━━━ Document passage
Canoe Sufferfest 2024: Nethy Bridge to Berwick-Upon-Tweed

By George Fell

One of the many things I love about Scottish paddling is that when something gets promoted as a ‘first’, it regularly turns out that somebody else did it 20 years ago and just didn’t tell anyone.

Whether it’s river boats, sea kayaks, or open canoes, a load of the big trips were done in the era of foam roll mats and headtorches with big rectangular batteries; sometimes even in the age of wooden boats, tweed jackets and pipes!

Really it doesn’t matter a lot. Like the water flowing past you, every single trip is a ‘first’. The people, the weather, the environment you paddle through are different every time.

Like all the best ideas, this one was stolen. I believe Ray Goodwin and Graham Rowe did a trip from Loch Hope to Perth back in the 1990s, which Duncan Ellis did as an epic solo trip back in 2011.

I’d looked at Duncan’s blog and wondered if there was any way to portage across the Pentlands to extend his route into the Tweed system, all the way to Berwick.

More paddling than portaging… just!

I love paddling alone, but this felt like a trip for a small team. Stephen McCall and I had done a silly Scottish trip back in March 2022. I knew he’d be up for another esoteric expedition if we could make our calendars align. As we sat chatting about Scottish trips at the English Canoe Symposium, Liam Green said something along the lines of, “I love how we’ve got a group of expedition canoeists who are basically competing to see who can have the most horrible time”. Thus, the third member of the team was found!
━━━━━━
━━━ Information supplied
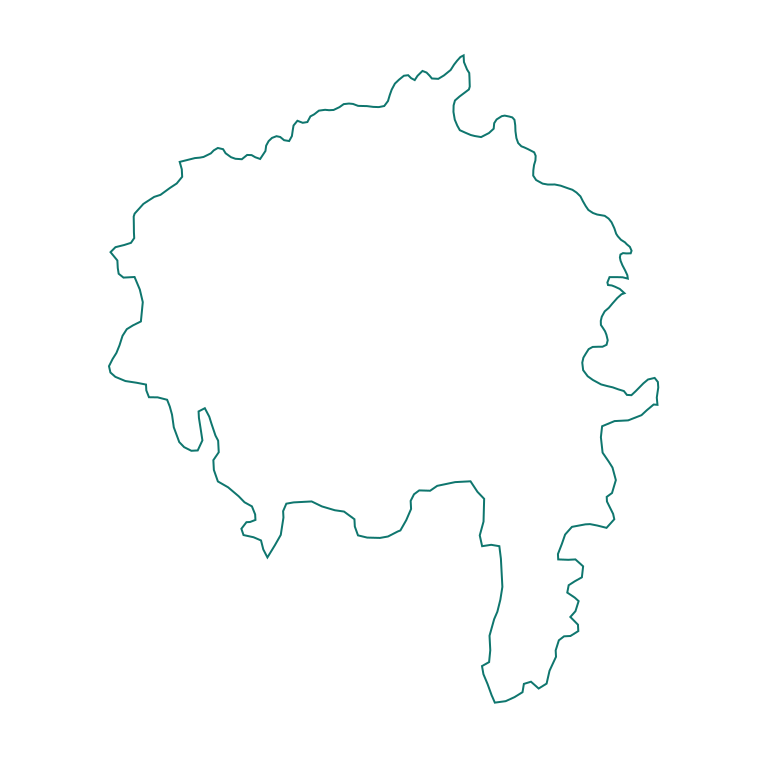 Asipovichy, Mogilev, Belarus (Mercator projection), rotated 267°
{"feature_id": "67162791B915008440335", "entity_name": "Asipovichy", "entity_type": "district", "adm_level": 2, "iso_a3": "BLR", "parent_name": "Belarus", "parent_adm1": "Mogilev", "projection": "mercator", "projection_center": [28.671, 53.35], "detail": "fine", "context": "isolated", "style": "outline", "palette": "teal", "viewbox_px": 768, "rotation_deg": 267, "n_neighbors": 0, "source": "geoboundaries", "source_scale": "gbopen_adm2", "svg_char_len": 4556}
<svg xmlns="http://www.w3.org/2000/svg" viewBox="0 0 768 768"><g transform="rotate(267 384 384)"><path d="M462.1,628.9L466.6,624.4L469.2,619.5L470.5,616.6L471.1,612.9L473.7,612.4L478.9,614.8L478.6,621.3L478.1,627.8L476.5,633.0L479.9,632.7L484.9,630.7L490.1,628.3L494.7,626.7L498.1,626.2L500.9,626.9L502.2,629.5L501.7,633.0L501.6,637.2L504.1,638.2L508.1,636.7L510.9,633.7L512.9,632.0L515.6,628.2L519.3,625.2L521.9,623.7L527.4,622.2L533.6,619.7L537.4,617.0L540.4,613.2L542.1,605.7L543.9,601.5L547.1,597.2L551.0,594.8L556.1,592.2L561.1,590.0L565.1,586.3L568.1,582.3L569.8,578.0L572.8,570.8L574.3,565.0L574.6,558.1L575.8,552.9L579.7,546.6L584.3,543.9L589.5,544.3L594.8,545.3L599.3,546.9L603.9,547.4L607.5,546.1L611.0,540.1L612.9,536.5L614.2,533.6L617.6,530.6L622.6,529.1L629.6,528.5L635.5,528.6L641.0,528.1L643.5,526.1L644.5,523.2L645.7,518.6L645.3,515.6L642.3,510.3L638.7,507.7L633.2,506.9L629.1,501.9L627.8,499.0L625.5,493.9L626.9,487.6L628.1,483.7L630.8,478.2L633.5,473.0L638.2,470.7L644.3,468.5L652.1,467.6L658.6,468.1L663.4,469.7L667.1,474.4L671.4,480.8L673.7,484.2L676.5,485.2L685.6,485.4L690.1,485.4L693.7,483.4L701.3,480.7L708.0,480.7L706.5,477.4L703.1,474.0L699.3,470.7L694.1,467.0L689.0,460.0L685.9,454.2L686.6,447.8L689.6,445.6L692.8,442.8L694.6,438.8L690.0,433.6L685.9,430.6L688.0,427.1L691.1,424.3L690.8,420.0L687.1,414.9L683.4,410.6L677.6,407.1L672.3,404.9L666.4,402.8L661.6,398.8L660.8,393.3L661.3,387.7L662.4,381.6L663.1,372.7L665.3,367.7L665.9,363.7L665.6,358.4L662.8,354.0L660.3,348.0L660.3,343.5L660.9,339.5L660.4,333.3L656.9,328.3L655.1,324.5L649.6,321.2L649.1,316.5L651.4,311.3L646.9,307.2L642.9,306.3L636.4,305.0L631.6,302.0L632.7,297.0L636.1,293.3L637.1,289.6L635.6,285.0L632.6,281.5L628.2,278.8L622.9,277.8L615.2,272.1L617.2,267.3L619.5,263.8L619.9,259.3L615.9,253.8L616.7,247.4L618.5,243.1L622.7,237.9L626.9,235.6L628.4,230.4L626.2,226.2L623.4,223.2L620.2,215.7L619.7,212.0L619.5,207.0L616.5,191.6L609.0,193.3L601.5,193.3L595.1,187.5L591.0,180.5L584.6,170.7L582.9,164.3L576.5,153.2L567.2,143.9L564.3,142.8L555.6,142.5L548.6,142.2L542.8,142.2L538.2,138.7L536.4,131.8L534.7,123.0L530.0,117.8L521.3,124.2L513.8,124.2L508.0,124.8L503.9,129.4L503.9,140.5L491.1,145.1L478.4,147.4L459.2,144.5L455.7,136.4L452.2,130.0L445.8,125.4L436.5,121.9L429.0,118.4L423.2,114.3L416.2,110.3L409.8,111.4L405.2,116.1L400.5,125.9L398.2,137.0L395.9,146.3L390.1,146.3L383.1,148.6L382.5,157.3L379.6,166.6L372.7,168.9L364.5,170.7L353.2,171.7L351.8,171.8L336.7,176.5L331.4,181.1L327.4,188.1L327.4,194.5L337.2,199.7L349.4,198.5L359.9,197.4L366.3,197.4L369.2,203.8L360.5,207.8L353.5,209.6L341.3,213.0L336.1,215.4L330.3,215.4L324.5,215.4L316.9,209.6L307.1,209.6L295.4,213.0L289.0,222.9L279.5,233.0L273.2,238.5L268.7,245.7L260.5,248.5L255.0,248.5L253.2,243.0L253.2,239.4L246.9,234.0L240.5,235.8L237.8,245.7L234.2,253.0L225.1,254.8L216.9,258.5L228.7,266.6L238.7,273.0L255.9,276.6L262.3,276.6L269.6,280.2L270.5,287.5L270.5,298.4L270.5,305.6L265.0,315.6L260.5,328.3L258.7,337.4L250.5,347.4L243.2,347.4L234.2,350.1L231.5,359.2L230.5,371.9L231.5,380.0L236.0,390.0L236.9,392.7L246.9,399.1L257.8,404.5L265.9,404.5L272.3,408.2L275.9,413.6L275.0,424.5L279.5,431.8L282.3,449.9L282.3,465.3L271.4,471.7L264.1,478.0L241.4,476.2L227.8,471.7L216.9,473.5L217.8,482.6L216.0,490.7L203.3,491.6L188.8,491.6L175.2,491.6L162.5,488.9L150.7,485.3L143.4,481.7L127.1,476.2L112.6,476.2L100.8,474.4L97.2,467.1L89.0,468.1L79.0,471.7L67.2,475.3L66.0,475.8L60.0,478.0L60.9,488.9L64.5,498.0L69.0,506.2L77.2,508.0L79.0,515.2L71.8,522.5L76.3,530.7L89.0,534.3L102.6,541.5L109.0,541.5L118.9,545.2L122.6,550.6L122.6,557.0L127.1,565.1L133.5,565.1L141.6,557.9L147.1,563.3L157.0,567.0L160.7,563.3L166.1,556.1L173.4,557.9L177.0,564.2L180.6,571.5L191.5,573.3L198.8,566.0L198.8,558.8L199.7,548.8L205.1,548.8L215.1,553.3L224.2,557.0L231.5,564.2L233.3,577.8L233.3,582.4L231.5,589.6L228.7,598.7L236.9,606.9L242.3,606.0L255.0,600.5L259.6,600.5L263.2,606.0L275.9,610.5L288.6,607.8L295.0,604.2L304.0,598.7L319.5,597.8L330.4,599.6L334.9,612.3L334.9,625.9L339.4,639.5L344.0,645.0L349.4,652.2L348.9,656.0L356.2,655.7L366.1,657.7L371.7,657.6L375.9,654.6L374.7,647.9L371.1,643.1L363.7,635.0L359.9,630.5L360.4,626.0L364.4,623.2L366.4,617.7L368.7,612.2L370.2,607.0L372.2,600.8L377.1,592.8L381.1,587.8L387.4,583.6L394.9,583.1L399.9,584.5L403.6,587.0L408.1,590.2L410.1,594.3L410.0,599.7L409.8,604.2L411.5,608.3L416.0,609.7L421.5,608.7L425.1,607.5L428.6,605.5L431.6,603.7L435.7,603.8L439.8,605.0L445.0,608.2L448.3,612.5L452.5,616.4L457.7,621.5L461.2,625.9L462.1,628.9Z" fill="none" stroke="#0f766e" stroke-width="2"/></g></svg>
━━━━━━
Requests:
1/ Answer each question from the Canoe Sufferfest article.
(a) Who made a trip from Loch Hope to Perth in the 1990s?
(b) In what month and year did the writer and Stephen McCall make a silly Scottish trip?
(c) At what event was the group chatting when Liam Green made his remark?
2/ Decide whether each statement agrees with the Canoe Sufferfest article. Answer yes or no and quote the words that decide it.
(a) Duncan Ellis made his trip alone in 2011.
(b) The writer dislikes paddling alone.
(c) The writer wanted to extend Duncan's route all the way to Berwick.
The material is separate from the Canoe Sufferfest article and unrelated to it.

Results by task:
1/
(a) Ray Goodwin and Graham Rowe
(b) March 2022
(c) The English Canoe Symposium

2/
(a) Yes: "which Duncan Ellis did as an epic solo trip back in 2011"
(b) No: "I love paddling alone"
(c) Yes: "to extend his route into the Tweed system, all the way to Berwick"